Archivmeldung vom 20.03.2019

Bitte beachten Sie, dass die Meldung den Stand der Dinge zum Zeitpunkt ihrer Veröffentlichung am 20.03.2019 wiedergibt. Eventuelle in der Zwischenzeit veränderte Sachverhalte bleiben daher unberücksichtigt.

Freigeschaltet durch Andre Ott
Versandapotheke DocMorris N.V. Logo
Versandapotheke DocMorris N.V. Logo

Bei Europas größter Versandapotheke sind die Pläne von Gesundheitsminister Jens Spahn, ausländischen Versandhändlern Kundenrabatte für rezeptpflichtige Arznei wieder komplett zu verbieten, auf heftige Kritik gestoßen.

"Mit Befremdung" stelle man fest, dass der Europäische Gerichtshof und sein Urteil zur Boni-Gewährung von 2016 "vorsätzlich missachtet werden soll", sagte der Vorstandschef des niederländischen Versandhändlers DocMorris, Olaf Heinrich, dem Berliner "Tagesspiegel". Die EU-Kommission habe gerade die Umsetzung ihres Urteils angemahnt, das als Folge eines Bonus-Verbots aus dem Jahr 2012 gefällt worden sei, erinnerte DocMorris-Chef Heinrich.

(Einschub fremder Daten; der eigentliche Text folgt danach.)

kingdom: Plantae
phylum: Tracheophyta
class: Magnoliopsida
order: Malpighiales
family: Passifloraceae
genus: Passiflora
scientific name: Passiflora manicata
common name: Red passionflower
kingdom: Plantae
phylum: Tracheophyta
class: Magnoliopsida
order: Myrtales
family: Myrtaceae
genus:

Als Reaktion darauf wollten die Gesundheitspolitiker von CDU und CSU nun offenbar die EU-Institutionen und höchstrichterliche Entscheidungen ignorieren - und stattdessen "eins zu eins" die Forderungen der Bundesvereinigung Deutscher Apothekerverbände erfüllen. Vor einer wichtigen EU-Wahl sei dies "mehr als erstaunlich, denn wir sind nach wie vor der Auffassung, dass EU-Recht für alle Mitgliedstaaten im gleichen Maße gilt", so der Vorstandsvorsitzende.